Asel once asked me what he could do to make himself an interesting person. I was surprised that he didn’t think he was interesting already. I suggested that he start by reading some of his parents’ books and newspapers and sitting in on conversations his parents had with visitors to his home. Not long after that, Asel began to discuss the ideas of various philosophers and I could barely hold up my end of the conversation.
Another time, Asel told me that his high school seemed really boring to him. I asked him if he had any other options. He didn’t think so. Soon after, I just happened to meet Father Elias Chacour from Ibilin, the next village over from where Asel lived. He ran a Christian school in Ibilin. I asked him if he would accept a Muslim student from Arrabe. He said he might but first he wanted to meet him. Asel did go to meet Father Chacour and was immediately accepted to that school, where he excelled until his killing about two years later.

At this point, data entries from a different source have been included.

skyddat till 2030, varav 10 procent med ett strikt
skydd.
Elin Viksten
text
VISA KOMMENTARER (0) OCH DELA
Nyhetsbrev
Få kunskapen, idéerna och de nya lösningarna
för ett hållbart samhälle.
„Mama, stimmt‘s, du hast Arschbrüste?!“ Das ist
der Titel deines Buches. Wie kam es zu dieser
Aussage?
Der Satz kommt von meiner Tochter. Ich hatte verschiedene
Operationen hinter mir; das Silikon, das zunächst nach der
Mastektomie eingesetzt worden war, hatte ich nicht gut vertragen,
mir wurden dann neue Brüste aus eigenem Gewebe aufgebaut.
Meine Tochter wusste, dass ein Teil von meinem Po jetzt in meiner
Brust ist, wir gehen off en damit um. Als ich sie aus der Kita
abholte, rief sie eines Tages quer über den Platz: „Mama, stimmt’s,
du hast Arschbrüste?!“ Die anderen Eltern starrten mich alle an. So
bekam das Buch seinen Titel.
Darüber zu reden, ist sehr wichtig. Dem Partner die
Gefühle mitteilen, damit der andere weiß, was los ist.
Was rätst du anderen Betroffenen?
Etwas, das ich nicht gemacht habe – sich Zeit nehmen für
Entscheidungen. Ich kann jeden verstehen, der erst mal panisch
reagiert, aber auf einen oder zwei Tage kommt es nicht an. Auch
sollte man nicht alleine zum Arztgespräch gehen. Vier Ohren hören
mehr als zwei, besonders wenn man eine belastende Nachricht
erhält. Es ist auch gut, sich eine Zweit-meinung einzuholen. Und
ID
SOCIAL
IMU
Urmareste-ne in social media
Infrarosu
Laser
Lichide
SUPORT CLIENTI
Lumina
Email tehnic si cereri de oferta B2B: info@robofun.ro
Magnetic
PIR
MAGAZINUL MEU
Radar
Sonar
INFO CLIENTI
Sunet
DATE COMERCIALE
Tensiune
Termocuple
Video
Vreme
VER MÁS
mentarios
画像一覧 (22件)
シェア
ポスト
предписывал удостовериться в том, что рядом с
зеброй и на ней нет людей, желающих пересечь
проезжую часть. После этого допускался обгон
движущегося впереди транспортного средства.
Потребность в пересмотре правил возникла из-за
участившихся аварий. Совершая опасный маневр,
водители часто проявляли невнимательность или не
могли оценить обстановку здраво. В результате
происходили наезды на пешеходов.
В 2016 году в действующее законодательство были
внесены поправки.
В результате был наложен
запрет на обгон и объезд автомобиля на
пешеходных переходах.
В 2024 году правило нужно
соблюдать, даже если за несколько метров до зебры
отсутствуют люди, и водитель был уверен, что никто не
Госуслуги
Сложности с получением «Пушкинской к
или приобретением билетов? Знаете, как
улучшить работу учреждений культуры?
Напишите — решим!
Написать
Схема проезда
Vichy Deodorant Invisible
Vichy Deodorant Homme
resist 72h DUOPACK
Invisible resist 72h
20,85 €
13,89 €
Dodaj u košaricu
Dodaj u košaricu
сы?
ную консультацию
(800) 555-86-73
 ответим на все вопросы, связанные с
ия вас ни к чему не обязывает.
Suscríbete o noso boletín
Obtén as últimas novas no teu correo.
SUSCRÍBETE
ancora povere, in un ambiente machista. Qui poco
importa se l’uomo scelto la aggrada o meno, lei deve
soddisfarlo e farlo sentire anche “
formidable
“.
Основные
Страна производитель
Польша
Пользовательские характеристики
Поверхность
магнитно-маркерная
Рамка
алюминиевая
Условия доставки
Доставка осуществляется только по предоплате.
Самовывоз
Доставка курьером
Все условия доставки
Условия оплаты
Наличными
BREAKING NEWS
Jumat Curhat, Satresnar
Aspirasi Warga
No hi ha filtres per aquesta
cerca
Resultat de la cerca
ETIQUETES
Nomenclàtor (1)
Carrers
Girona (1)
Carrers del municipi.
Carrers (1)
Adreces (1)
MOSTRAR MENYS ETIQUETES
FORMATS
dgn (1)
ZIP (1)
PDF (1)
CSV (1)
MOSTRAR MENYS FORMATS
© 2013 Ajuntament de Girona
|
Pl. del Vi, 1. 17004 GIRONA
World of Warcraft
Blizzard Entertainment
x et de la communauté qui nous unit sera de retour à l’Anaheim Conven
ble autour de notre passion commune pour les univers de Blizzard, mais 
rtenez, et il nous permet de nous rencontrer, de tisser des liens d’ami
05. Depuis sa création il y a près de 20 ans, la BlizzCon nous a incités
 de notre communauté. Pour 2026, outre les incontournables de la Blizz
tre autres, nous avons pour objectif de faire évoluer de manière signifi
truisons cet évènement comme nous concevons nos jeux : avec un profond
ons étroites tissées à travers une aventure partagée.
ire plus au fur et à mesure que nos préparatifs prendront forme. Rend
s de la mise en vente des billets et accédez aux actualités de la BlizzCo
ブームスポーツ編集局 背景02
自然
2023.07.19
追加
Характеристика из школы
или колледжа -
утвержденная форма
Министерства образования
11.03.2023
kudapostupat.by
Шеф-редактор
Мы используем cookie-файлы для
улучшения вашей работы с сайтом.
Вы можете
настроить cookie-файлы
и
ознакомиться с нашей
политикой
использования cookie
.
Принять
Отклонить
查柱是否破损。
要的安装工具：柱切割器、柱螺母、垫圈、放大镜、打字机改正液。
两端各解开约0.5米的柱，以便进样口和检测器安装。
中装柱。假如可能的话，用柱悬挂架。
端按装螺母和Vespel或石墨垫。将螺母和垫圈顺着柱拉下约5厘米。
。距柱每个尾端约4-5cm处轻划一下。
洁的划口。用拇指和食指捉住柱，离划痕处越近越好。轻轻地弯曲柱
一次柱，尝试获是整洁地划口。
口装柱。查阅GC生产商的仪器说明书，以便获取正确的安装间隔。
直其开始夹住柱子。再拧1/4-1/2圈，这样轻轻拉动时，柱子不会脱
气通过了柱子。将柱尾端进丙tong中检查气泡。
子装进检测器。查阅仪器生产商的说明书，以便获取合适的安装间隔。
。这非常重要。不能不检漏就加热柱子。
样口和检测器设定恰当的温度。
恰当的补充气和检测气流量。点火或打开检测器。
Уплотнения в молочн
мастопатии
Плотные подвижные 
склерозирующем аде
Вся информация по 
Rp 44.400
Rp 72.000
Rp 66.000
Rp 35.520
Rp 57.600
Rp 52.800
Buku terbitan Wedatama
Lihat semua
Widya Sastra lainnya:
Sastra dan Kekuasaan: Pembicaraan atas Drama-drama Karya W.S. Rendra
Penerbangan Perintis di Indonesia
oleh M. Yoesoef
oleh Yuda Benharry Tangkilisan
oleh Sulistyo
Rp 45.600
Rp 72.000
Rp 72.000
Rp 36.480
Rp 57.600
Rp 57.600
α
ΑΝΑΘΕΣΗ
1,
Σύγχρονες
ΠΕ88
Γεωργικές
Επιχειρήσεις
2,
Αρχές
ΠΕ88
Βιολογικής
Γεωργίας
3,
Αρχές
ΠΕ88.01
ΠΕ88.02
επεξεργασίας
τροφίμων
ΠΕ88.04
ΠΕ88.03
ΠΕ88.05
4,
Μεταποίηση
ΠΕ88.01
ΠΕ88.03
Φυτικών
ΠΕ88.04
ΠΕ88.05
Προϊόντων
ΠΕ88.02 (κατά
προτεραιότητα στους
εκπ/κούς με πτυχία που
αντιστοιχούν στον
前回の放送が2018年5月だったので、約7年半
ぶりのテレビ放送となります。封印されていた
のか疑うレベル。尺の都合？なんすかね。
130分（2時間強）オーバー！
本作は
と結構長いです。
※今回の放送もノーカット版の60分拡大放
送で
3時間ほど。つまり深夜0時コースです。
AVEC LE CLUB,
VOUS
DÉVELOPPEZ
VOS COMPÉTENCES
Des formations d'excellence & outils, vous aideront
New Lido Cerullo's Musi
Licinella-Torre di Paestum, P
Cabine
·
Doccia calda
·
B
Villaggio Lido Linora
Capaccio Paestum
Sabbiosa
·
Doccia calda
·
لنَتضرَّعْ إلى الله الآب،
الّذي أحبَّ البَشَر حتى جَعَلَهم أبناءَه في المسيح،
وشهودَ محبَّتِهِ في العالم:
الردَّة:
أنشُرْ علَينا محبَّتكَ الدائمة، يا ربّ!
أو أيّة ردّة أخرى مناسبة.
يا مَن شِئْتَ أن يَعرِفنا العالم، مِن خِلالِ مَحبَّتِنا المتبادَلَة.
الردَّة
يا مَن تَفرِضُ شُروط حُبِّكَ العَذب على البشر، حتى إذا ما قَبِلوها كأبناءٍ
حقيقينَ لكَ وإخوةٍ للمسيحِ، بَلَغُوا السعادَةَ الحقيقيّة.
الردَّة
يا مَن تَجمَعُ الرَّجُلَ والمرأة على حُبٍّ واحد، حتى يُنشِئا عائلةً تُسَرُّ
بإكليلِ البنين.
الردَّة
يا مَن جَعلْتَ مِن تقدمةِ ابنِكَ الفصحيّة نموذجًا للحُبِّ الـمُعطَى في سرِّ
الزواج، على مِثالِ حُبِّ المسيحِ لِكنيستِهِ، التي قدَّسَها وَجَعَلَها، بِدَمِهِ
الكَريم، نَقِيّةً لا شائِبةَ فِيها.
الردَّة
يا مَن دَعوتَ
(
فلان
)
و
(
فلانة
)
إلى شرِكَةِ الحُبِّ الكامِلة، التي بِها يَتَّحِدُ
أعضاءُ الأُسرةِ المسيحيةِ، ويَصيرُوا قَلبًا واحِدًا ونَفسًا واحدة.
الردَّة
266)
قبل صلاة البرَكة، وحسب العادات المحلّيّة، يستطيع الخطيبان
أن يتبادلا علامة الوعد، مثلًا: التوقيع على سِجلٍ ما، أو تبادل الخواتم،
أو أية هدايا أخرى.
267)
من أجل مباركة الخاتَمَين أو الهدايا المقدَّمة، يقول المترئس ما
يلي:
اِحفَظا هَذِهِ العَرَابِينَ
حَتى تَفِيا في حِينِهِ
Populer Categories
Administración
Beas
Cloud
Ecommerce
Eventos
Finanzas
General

There were two lines from a poem by the 13th-century poet Rumi that seemed to perfectly describe Asel’s view of humanity. When I told him about it, he said he could totally identify with that perspective. Asel used it almost as a mantra from then on, using it in an essay he wrote, called “Peaceful Thoughts” and in many other writings.
Out beyond ideas of wrong-doing and right-doing, there is a field. I’ll meet you there.
If you’re a part of the Seeds of Peace community, you’ve likely heard these words in one way or the other—through songs, the name of our organizational newsletter, on countless messages sent between campers, and on a sign next to the sports field at Camp which is visible to everyone every day, where a group of 2008 Campers painted “This is the field” in memory of Asel. Before Asel, those lines in Rumi’s poem had no relationship to Seeds of Peace.
Asel’s story resonates with so many Seeds and their eye-opening experiences at Camp. They are all faced with decisions about how they will live together with people they have been taught to fear and distrust, even hate. His legacy is to encourage us all to go beyond blaming and threatening, beyond head-coverings and other outward differences. Instead we should look for the essential human being in every person and relate to that person, not to the costume or the reputation of their group identity.